As they grow, solid tumors surround themselves with a thick, hard-to-penetrate wall of molecular defenses. Getting drugs past that barricade is notoriously difficult. Now, scientists at UT Southwestern have developed nanoparticles that can break down the physical barriers around tumors to reach cancer cells. Once inside, the nanoparticles release their payload: a gene editing system that alters DNA inside the tumor, blocking its growth and activating the immune system.

The new nanoparticles, described in Nature Nanotechnology, effectively stopped the growth and spread of ovarian and liver tumors in mice. The system offers a new path forward for the use of the gene editing tool known as CRISPR-Cas9 in cancer treatment, said study leader Daniel Siegwart, Ph.D., Associate Professor of Biochemistry at UT Southwestern.

“Although CRISPR offers a new approach for treating cancer, the technology has been severely hindered by the low efficiency of delivering payloads into tumors,” said Dr. Siegwart, a member of the Harold C. Simmons Comprehensive Cancer Center.
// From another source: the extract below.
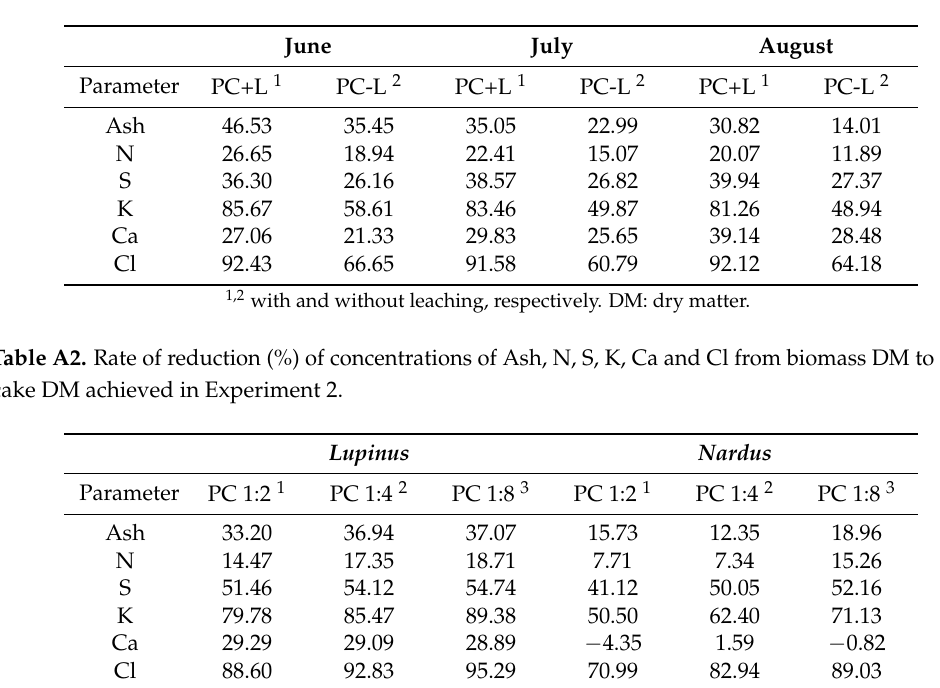
Table A1. Rate of reduction (%) of concentrations of Ash, N, S, K, Ca and Cl from biomass DM to press cake DM achieved in Experiment 1.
In recent years, CRISPR-Cas9 technology has given researchers a way to selectively edit the DNA inside living cells. While the gene editing system offers the potential to alter genes that are driving cancer growth, delivering CRISPR-Cas9 to solid tumors has been challenging.

For more than a decade, Dr. Siegwart and his colleagues have been studying and designing lipid nanoparticles (LNPs), small spheres of fatty molecules which can carry molecular cargo (including recent mRNA COVID-19 vaccines) into the human body. In 2020, Dr. Siegwart’s group showed how to direct nanoparticles to specific tissues, which had been a challenge limiting the field.

In the new work, to target cancer, the researchers began with the nanoparticles that they had already optimized to travel to the liver. They added a small piece of RNA (called short interfering RNA or siRNA) that could shut off focal adhesion kinase (FAK), a gene that plays a central role in holding together the physical defenses of a number of tumors.